Bergstrom EN, Abbasi A, Diaz-Gay M, Ladoire S, Lippman SM, and Alexandrov LB (2023) Deep learning predicts homologous recombination deficiency and platinum response from histology slides in breast and ovarian cancers. medRxiv.

License

Academic Software License: © 2022 University of California, San Diego (“Institution”). Academic or nonprofit researchers are permitted to use this Software (as defined below) subject to Paragraphs 1-4:

  1. Institution hereby grants to you free of charge, so long as you are an academic or nonprofit researcher, a nonexclusive license under Institution’s copyright ownership interest in this software and any derivative works made by you thereof (collectively, the “Software”) to use, copy, and make derivative works of the Software solely for educational or academic research purposes, and to distribute such Software free of charge to other academic or nonprofit researchers for their educational or academic research purposes, in all cases subject to the terms of this Academic Software License. Except as granted herein, all rights are reserved by Institution, including the right to pursue patent protection of the Software.
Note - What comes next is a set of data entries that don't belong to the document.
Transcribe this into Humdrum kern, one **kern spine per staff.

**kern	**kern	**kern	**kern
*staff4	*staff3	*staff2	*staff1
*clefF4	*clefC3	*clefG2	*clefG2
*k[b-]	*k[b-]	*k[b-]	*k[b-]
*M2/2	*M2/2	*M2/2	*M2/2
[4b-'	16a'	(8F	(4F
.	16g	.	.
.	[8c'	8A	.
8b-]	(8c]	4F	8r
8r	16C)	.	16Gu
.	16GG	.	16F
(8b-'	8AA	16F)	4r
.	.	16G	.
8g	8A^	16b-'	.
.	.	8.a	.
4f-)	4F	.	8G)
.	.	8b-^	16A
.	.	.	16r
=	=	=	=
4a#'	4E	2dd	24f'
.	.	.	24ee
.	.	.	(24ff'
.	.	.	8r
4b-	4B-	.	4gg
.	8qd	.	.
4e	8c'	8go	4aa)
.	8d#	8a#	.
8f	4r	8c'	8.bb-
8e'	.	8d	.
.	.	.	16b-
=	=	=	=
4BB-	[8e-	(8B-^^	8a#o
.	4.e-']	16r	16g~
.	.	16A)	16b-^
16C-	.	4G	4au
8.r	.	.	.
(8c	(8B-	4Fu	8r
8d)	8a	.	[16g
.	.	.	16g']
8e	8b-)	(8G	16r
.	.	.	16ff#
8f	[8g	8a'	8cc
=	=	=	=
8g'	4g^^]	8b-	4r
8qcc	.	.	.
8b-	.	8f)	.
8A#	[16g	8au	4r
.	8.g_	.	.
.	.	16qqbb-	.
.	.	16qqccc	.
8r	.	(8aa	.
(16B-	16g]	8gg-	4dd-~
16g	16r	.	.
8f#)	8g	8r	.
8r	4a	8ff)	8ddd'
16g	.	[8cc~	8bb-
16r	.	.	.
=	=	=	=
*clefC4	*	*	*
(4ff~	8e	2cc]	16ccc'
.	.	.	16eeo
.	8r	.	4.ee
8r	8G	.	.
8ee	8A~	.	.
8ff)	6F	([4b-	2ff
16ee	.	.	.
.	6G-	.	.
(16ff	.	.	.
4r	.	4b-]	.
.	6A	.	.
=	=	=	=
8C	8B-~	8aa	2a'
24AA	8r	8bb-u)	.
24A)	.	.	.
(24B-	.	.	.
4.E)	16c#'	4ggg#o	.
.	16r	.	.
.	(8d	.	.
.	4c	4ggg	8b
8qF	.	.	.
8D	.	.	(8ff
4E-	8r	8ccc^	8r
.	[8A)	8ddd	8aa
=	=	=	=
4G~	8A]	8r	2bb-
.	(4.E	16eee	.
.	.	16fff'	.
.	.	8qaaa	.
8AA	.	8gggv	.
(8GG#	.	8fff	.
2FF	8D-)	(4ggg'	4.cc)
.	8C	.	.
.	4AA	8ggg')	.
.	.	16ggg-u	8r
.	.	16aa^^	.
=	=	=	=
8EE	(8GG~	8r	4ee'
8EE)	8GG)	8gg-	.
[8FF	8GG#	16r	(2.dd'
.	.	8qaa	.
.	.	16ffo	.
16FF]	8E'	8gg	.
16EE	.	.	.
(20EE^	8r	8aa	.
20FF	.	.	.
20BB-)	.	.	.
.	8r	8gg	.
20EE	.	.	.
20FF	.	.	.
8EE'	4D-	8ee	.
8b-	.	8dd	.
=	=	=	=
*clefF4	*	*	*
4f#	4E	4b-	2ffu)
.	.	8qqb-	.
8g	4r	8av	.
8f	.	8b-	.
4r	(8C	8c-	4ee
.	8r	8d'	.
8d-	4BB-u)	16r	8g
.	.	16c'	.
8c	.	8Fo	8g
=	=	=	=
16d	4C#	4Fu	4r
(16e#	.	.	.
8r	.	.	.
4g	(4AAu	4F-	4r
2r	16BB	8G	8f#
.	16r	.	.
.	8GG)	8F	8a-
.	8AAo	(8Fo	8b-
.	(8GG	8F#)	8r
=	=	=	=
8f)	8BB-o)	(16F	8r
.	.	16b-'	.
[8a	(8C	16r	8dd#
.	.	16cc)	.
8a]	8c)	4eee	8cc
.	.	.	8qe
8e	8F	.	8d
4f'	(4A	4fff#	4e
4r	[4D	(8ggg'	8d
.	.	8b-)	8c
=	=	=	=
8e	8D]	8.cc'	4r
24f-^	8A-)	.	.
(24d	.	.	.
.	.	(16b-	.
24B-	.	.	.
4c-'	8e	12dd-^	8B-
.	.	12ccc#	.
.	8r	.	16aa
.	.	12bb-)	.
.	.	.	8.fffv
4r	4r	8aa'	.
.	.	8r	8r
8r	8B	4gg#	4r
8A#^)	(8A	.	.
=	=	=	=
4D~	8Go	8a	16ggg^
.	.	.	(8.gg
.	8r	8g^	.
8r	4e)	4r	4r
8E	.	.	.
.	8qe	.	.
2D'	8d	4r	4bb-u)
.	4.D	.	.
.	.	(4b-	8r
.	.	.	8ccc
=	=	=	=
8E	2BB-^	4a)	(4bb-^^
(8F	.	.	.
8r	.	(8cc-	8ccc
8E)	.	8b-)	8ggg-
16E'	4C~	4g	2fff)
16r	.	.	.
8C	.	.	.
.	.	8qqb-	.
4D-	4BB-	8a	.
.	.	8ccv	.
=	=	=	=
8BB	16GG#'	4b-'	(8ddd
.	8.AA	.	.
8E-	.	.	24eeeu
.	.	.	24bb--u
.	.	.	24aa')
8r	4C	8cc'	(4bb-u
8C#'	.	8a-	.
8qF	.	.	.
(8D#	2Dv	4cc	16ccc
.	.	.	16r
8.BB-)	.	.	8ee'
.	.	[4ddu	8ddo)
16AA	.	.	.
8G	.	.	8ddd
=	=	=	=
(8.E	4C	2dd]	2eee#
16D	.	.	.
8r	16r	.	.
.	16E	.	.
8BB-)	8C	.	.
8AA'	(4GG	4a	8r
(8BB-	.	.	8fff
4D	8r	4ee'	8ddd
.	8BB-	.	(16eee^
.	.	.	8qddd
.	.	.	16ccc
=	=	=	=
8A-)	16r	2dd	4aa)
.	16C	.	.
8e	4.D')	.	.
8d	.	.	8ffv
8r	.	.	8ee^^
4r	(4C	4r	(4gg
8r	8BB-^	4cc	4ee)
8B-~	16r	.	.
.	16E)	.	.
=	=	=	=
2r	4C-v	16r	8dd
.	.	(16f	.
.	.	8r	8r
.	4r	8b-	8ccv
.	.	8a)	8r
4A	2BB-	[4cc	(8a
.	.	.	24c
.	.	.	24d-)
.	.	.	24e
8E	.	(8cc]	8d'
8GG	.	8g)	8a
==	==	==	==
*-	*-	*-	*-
  2. Any distribution of copies of this Software -- including any derivative works made by you thereof -- must include a copy (including the copyright notice above), and be made subject to the terms, of this Academic Software License; failure by you to adhere to the requirements in Paragraphs 1 and 2 will result in immediate termination of the license granted to you pursuant to this Academic Software License effective as of the date you first used the Software.
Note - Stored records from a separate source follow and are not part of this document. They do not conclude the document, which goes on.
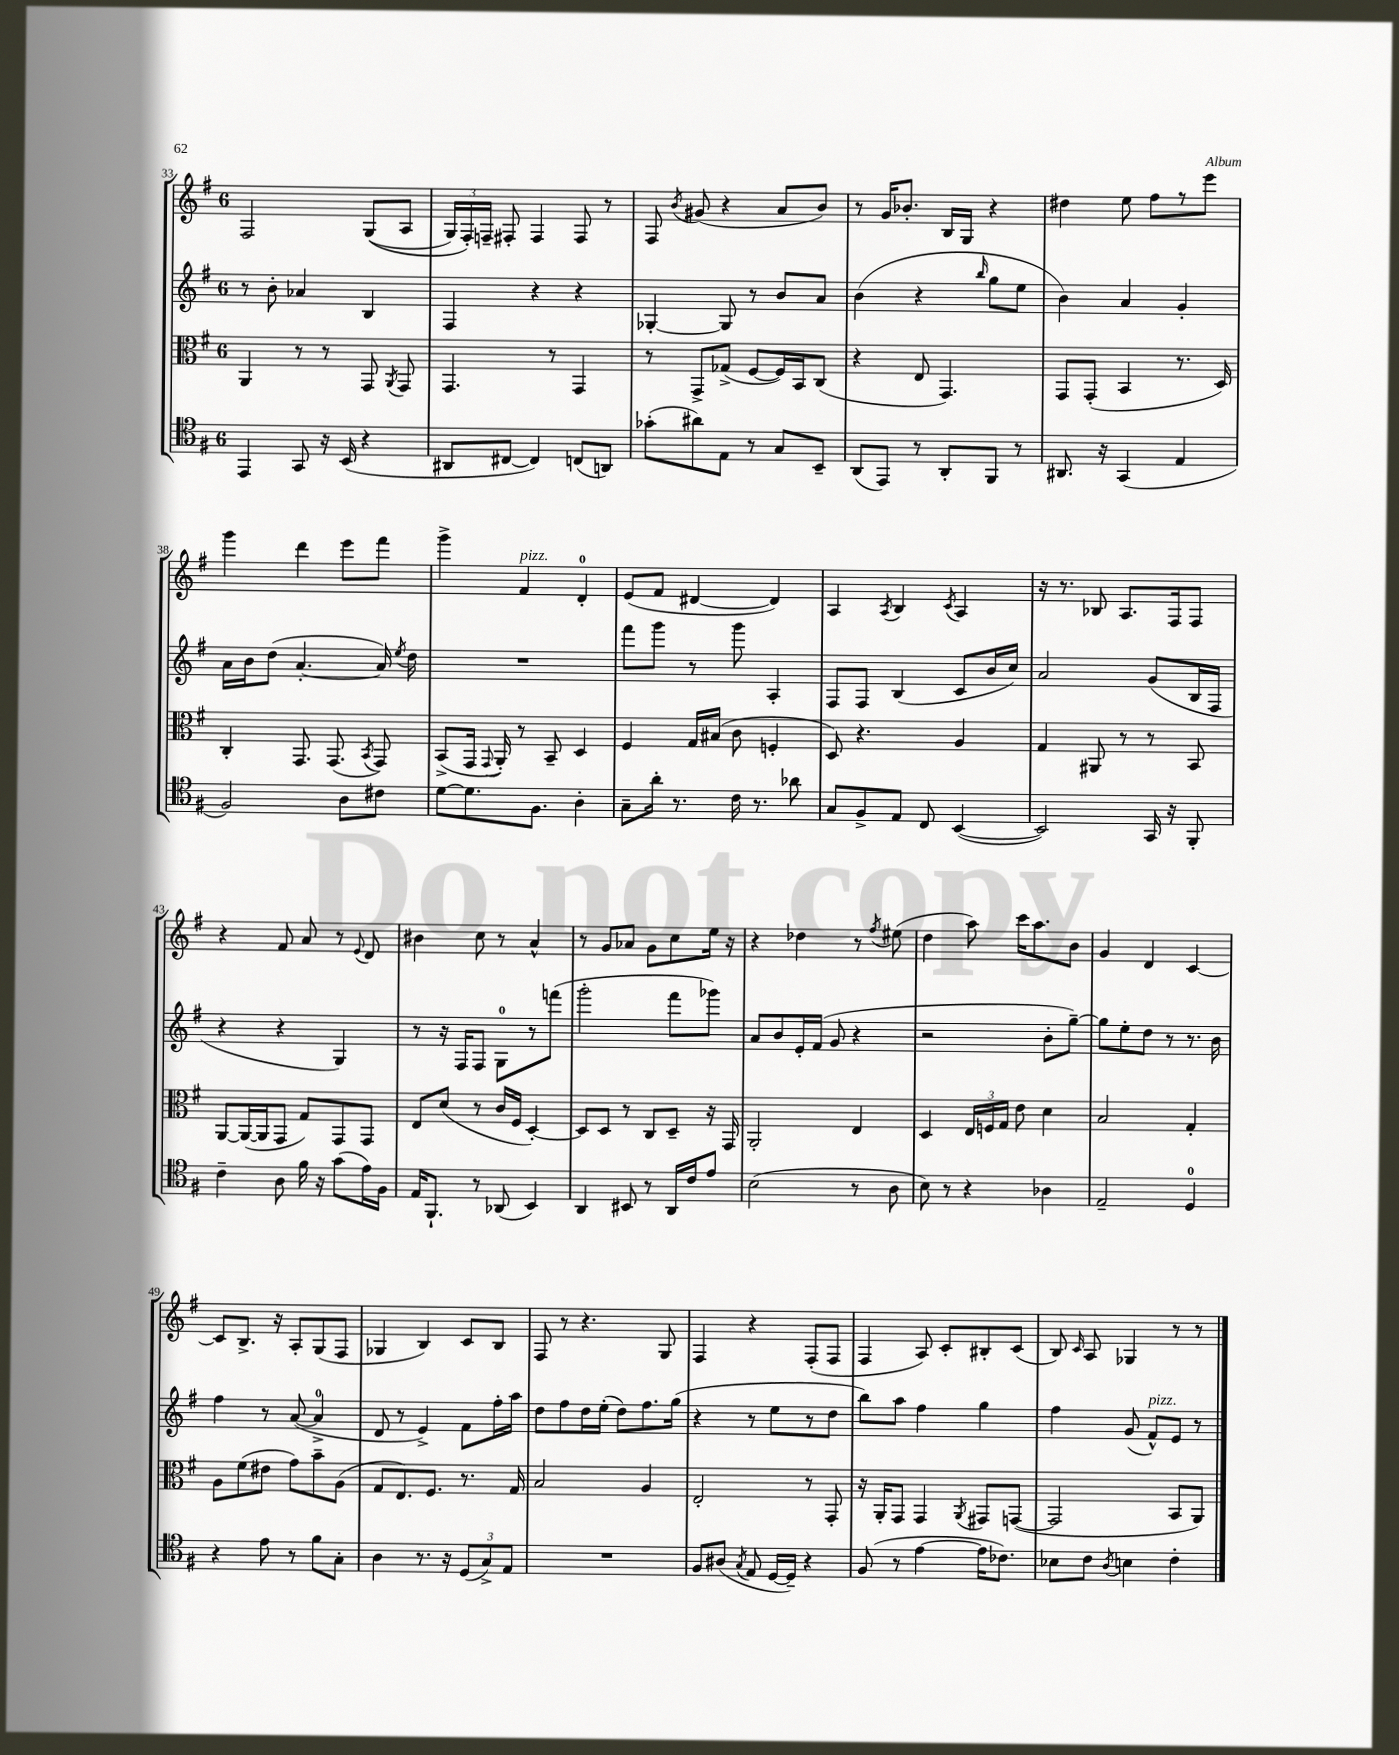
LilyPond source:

<<
\new StaffGroup <<
\new Staff = "s0" {
    \clef treble \key g \major \once \override Staff.TimeSignature.style = #'single-digit \time 6/8
    \autoBeamOff fis2 g8[(\( a8] |
    \tuplet 3/2 { g16[) fis16-.\) f16]-- } fis8-. fis4 fis8 r8 |
    fis8 \acciaccatura { b'8 } gis'8( r4 a'8[ b'8]) |
    r8 g'16[ bes'8.]-. b16[ g16] r4 |
    dis''4 e''8 fis''8[ r8 e'''8] |
    g'''4 d'''4 e'''8[ fis'''8] |
    g'''4-> fis'4^\markup { \italic "pizz." } d'4-0-. |
    e'8[( fis'8] dis'4~ dis'4) |
    a4 \acciaccatura { a8 } b4 \acciaccatura { c'8 } a4 |
    r16 r8. bes8 a8.[ fis16 fis8] |
    r4 fis'8 a'8 r8 \appoggiatura { e'8 } d'8 |
    bis'4 c''8 r8 a'4-^ |
    r8 g'8[ aes'8] g'8[ c''8 e''16] r16 |
    r4 des''4 r8 \acciaccatura { fis''8 } eis''8( |
    d''4 a''8) c'''16[ a''8. b'8] |
    g'4 d'4 c'4~ |
    c'8[ b8.]-> r16 a8[-. g8( fis8] |
    ges4 b4) c'8[ b8] |
    fis8 r8 r4. g8 |
    fis4 r4 fis8[-.( fis8] |
    fis4 a8) c'8[-. bis8-. c'8]( |
    b8) \grace { c'16 } a8 ges4 r8 r8 \bar "|." |
}
\new Staff = "s1" {
    \clef treble \key g \major \once \override Staff.TimeSignature.style = #'single-digit \time 6/8
    \autoBeamOff r8 b'8-. aes'4 b4 |
    fis4 r4 r4 |
    ges4~-. ges8 r8 b'8[ a'8] |
    b'4( r4 \grace { b''16 } g''8[ e''8] |
    b'4) a'4 g'4-. |
    a'16[ b'16 d''8]( a'4.~-. a'16) \acciaccatura { e''8 } d''16 |
    R2. |
    fis'''8[ g'''8] r8 g'''8 a4-. |
    fis8[ fis8] b4( c'8[ b'16 c''16]) |
    a'2 g'8[( b16 fis16] |
    r4 r4 g4) |
    r8 r16 fis16[ fis8] g8[-0 r8 f'''8]( |
    g'''2-. fis'''8[ ges'''8]) |
    a'8[ b'8 e'16-. fis'16]( g'8 r4 |
    r2 b'8[-. g''8]~--) |
    g''8[ e''8-. d''8] r8 r8. b'16 |
    fis''4 r8 a'8~( a'4-0-> |
    d'8 r8 e'4->) fis'8[ fis''16-. a''16] |
    d''8[ fis''8 d''16 e''16]-.( d''8[) fis''8. g''16]( |
    r4 r8 e''8[ r8 d''8] |
    b''8[) a''8] fis''4 g''4 |
    fis''4 g'8( fis'8[-^^\markup { \italic "pizz." }) e'8] r8 \bar "|." |
}
\new Staff = "s2" {
    \clef alto \key g \major \once \override Staff.TimeSignature.style = #'single-digit \time 6/8
    \autoBeamOff a,4 r8 r8 g,8 \acciaccatura { a,8 } g,8 |
    g,4. r8 g,4 |
    r8 g,8[-> ges8]->( fis8[~ fis16) b,16 c8]( |
    r4 e8 g,4.) |
    g,8[ g,8]-.( b,4 r8. d16) |
    c4-. g,8. g,8.( \acciaccatura { b,8 } g,8) |
    b,8[->( g,16] \appoggiatura { g,8 } a,16-.) r8 b,8-- d4 |
    fis4 g16[ bis16]( c'8 f4-. |
    d8) r4. a4 |
    g4 ais,8 r8 r8 b,8 |
    a,8[~ a,16~( a,16 g,8] g8[) g,8 g,8] |
    e8[ d'8]( r8 c'16[ fis16] d4~-.) |
    d8[ d8] r8 c8[ d8]-- r16 g,16 |
    a,2-. e4 |
    d4 \tuplet 3/2 { e16[ f16 g16] } e'8 d'4 |
    b2 g4-. |
    a8[ fis'8( eis'8] g'8[) b'8-- a8]( |
    g8[ e8.) fis8.] r8. g16 |
    b2 a4 |
    e2-. r8 g,8-. |
    r16 a,16[-. g,8] g,4 \acciaccatura { a,8 } gis,8[ g,8]~( |
    g,2 b,8[ a,8]) \bar "|." |
}
\new Staff = "s3" {
    \clef tenor \key g \major \once \override Staff.TimeSignature.style = #'single-digit \time 6/8
    \autoBeamOff e,4 g,8 r16 b,16( r4 |
    ais,8[ cis8]~ cis4) c8[( a,8]) |
    ges'8[-.( ais'8) e8] r8 g8[ b,8]-- |
    a,8[( e,8]) r8 a,8[-. fis,8] r8 |
    ais,8. r16 g,4( e4 |
    fis2) a8[ cis'8] |
    d'8[~ d'8. fis8.] a4-. |
    g8[-- a'16]-. r8. c'16 r8. aes'8 |
    g8[ fis8-> e8] c8 b,4~( |
    b,2) g,16 r16 fis,8-. |
    c'4-- a8 fis'16 r16 g'8[( e'16) fis16] |
    e16[ fis,8.]-! r8 aes,8( b,4) |
    a,4 bis,8 r8 a,16[ c'16 e'8] |
    b2( r8 a8 |
    b8) r8 r4 aes4 |
    e2-- d4-0 |
    r4 e'8 r8 fis'8[ g8]-. |
    a4 r8. r16 \tuplet 3/2 { d8[( g8->) e8] } |
    R2. |
    fis8[ ais8]( \acciaccatura { g8 } e8 d16[~ d16]--) r4 |
    fis8( r8 e'4~ e'16[ ces'8.]) |
    bes8[ c'8] \acciaccatura { a8 } b4 c'4-. \bar "|." |
}
>>
>>
\layout { \context { \Score currentBarNumber = #33 } }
  3. IN NO EVENT WILL INSTITUTION BE LIABLE TO ANY ENTITY OR PERSON FOR DIRECT, INDIRECT, SPECIAL, INCIDENTAL, OR CONSEQUENTIAL DAMAGES, INCLUDING LOST PROFITS, ARISING OUT OF THE USE OF THIS SOFTWARE, EVEN IF INSTITUTION HAS BEEN ADVISED OF THE POSSIBILITY OF SUCH DAMAGE. INSTITUTION SPECIFICALLY DISCLAIMS ANY AND ALL WARRANTIES, EXPRESS AND IMPLIED, INCLUDING, BUT NOT LIMITED TO, ANY IMPLIED WARRANTIES OF MERCHANTABILITY AND FITNESS FOR A PARTICULAR PURPOSE. THE SOFTWARE IS PROVIDED “AS IS.” INSTITUTION HAS NO OBLIGATION TO PROVIDE MAINTENANCE, SUPPORT, UPDATES, ENHANCEMENTS, OR MODIFICATIONS OF THIS SOFTWARE.

  4. Any academic or scholarly publication arising from the use of this Software or any derivative works thereof will include the following acknowledgment: The Software used in this research was created by Alexandrov Lab of University of California, San Diego. © 2022 University of California, San Diego.